Inn business / Global
Inventory no. 12
A Japanese inn special: the Masuichi Kyakuden Brewery hotel in Obuse, plus our great spring gift guide.
The quest for the perfect hotel might be over. And it could well be in the tiny Japanese town of Obuse – population 12,000 – hitherto best known for its mountain scenery and a nice line in chestnut bonbons. Masuichi Kyakuden ticks all the right boxes: picturesque location, thoughtful service and better amenities than you’d find in most top city hotels.
The owner is Tsugio Ichimura, the 17th-generation owner of the Masuichi sake brewery, and president of a chestnut confectionery company. The Ichimuras have been leading lights in Obuse for centuries, and Tsugio has worked hard to preserve the historic town’s unspoilt look.
“We thought there should be a new category between a business hotel and a traditional ryokan inn,” he says. He wanted somewhere that could be both a retreat and a place for people to work. “We used to have a tradition of a kyakuden, a guest hall on the Masuichi estate where visitors could come and stay. We wanted to recreate something of that idea.” He worked alongside Sarah Marie Cummings, an American who has made Obuse her home and is now a director of the brewery. She has overseen the Masuichi renovation, restoring the old buildings, and adding restaurants and a brewery shop.
The Kyakuden building was designed by Shukei Jigyo, a young firm in Obuse which looks for old buildings that are due to be demolished and repairs them using traditional methods. It re-thatches roofs, builds earth walls, salvages old tiles and bakes new ones with local clay.
For Kyakuden, it relocated three old sugar storehouses, used two old buildings already on site – one Edo-era building is now the library – and built two more from scratch. They are all set around a courtyard to create a seamless exterior. The interiors were entrusted to John Morford, designer of Ichimura’s favourite hotel, the Park Hyatt in Tokyo. He combined the refurbished framework with finishing touches worthy of a five-star hotel: flat-screen TVs, surround sound, mood lighting, heated floors and glass bathtubs.
The rooms are so cosy that you might be tempted to stay in and order from the room service menu, but that would be to miss out on dinner at The Club, which has an open kitchen serving the yoritsuki food beloved of brewers – grilled Shinshu beef, oven-steamed rice and a choko or two of Masuichi sake, followed by a glass of Nagano merlot in the piano bar. The slow-life crowd who come to buy local wine and produce on Obuse’s Chestnut Lane will love the Kyakuden breakfast which comes with local apple juice, freshly baked bread, organic eggs and home-made jam.
The eight staff at Kyakuden, who have to do everything from manning the front desk to weeding the garden, wear a traditional outfit of indigo-dyed cotton. Obuse has no shortage of visitors, many of whom are drawn by the town’s charm and the connection with Hokusai, Japan’s most famous woodblock artist, who had a studio in Obuse 160 years ago. “We just hope people feel Obuse and its chestnut orchards are like their own backyard,” says Ichimura.

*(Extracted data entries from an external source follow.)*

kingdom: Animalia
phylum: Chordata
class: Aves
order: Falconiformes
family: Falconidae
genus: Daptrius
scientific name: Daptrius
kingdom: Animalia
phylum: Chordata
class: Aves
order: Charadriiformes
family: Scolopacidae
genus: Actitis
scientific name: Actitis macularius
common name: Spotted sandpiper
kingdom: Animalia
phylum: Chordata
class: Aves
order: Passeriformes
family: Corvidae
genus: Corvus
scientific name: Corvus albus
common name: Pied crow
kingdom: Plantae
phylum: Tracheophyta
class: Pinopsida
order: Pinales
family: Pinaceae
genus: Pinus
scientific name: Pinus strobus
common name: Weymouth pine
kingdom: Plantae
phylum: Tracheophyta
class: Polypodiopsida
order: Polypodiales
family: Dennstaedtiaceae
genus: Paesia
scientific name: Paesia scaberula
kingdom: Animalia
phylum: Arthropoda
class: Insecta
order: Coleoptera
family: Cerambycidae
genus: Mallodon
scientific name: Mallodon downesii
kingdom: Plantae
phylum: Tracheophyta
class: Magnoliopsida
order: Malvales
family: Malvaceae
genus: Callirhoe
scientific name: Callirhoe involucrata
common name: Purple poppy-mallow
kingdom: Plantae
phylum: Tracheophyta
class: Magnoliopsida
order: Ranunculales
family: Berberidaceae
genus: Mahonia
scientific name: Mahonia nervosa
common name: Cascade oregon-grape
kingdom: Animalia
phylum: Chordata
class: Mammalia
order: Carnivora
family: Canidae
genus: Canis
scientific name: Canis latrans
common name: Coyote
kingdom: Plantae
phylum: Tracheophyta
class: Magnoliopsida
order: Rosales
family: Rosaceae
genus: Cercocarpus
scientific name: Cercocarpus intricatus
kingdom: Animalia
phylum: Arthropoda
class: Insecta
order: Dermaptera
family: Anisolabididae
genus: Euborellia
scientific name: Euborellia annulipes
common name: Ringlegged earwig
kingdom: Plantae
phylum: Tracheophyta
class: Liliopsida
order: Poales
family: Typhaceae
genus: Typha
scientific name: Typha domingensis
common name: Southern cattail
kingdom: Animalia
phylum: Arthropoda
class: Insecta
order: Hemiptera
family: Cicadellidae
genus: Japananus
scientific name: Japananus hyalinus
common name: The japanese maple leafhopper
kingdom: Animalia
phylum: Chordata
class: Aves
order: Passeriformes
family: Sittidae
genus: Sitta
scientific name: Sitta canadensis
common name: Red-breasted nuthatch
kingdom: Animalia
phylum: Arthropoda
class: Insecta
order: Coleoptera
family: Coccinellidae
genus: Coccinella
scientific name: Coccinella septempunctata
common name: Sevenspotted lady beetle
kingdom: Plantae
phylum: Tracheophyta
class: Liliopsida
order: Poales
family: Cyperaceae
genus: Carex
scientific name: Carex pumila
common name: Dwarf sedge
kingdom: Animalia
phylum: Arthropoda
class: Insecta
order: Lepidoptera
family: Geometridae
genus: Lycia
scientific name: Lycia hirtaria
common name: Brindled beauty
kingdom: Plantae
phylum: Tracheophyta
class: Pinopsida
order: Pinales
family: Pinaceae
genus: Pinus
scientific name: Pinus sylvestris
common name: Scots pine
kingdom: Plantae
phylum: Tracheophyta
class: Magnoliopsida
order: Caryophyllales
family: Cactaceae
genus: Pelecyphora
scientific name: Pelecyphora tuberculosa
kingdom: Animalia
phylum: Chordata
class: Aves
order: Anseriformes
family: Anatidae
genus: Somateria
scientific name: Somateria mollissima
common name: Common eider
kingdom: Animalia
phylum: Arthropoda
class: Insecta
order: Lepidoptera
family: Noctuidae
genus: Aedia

The fluffy bathsheets and bathrobes, crisp cotton sheets and original nightshirts were custom ordered for Masuichi Kyakuden from Shanon Trading in Nagoya, which supplies linen to many of the five-star hotel chains.
For the small terraces outside the rooms, Ichimura chose slippers designed by the costume artist Hibino Kozue for sandal maker Mizutori. They’re made by traditional craftsmen using hinoki cedar.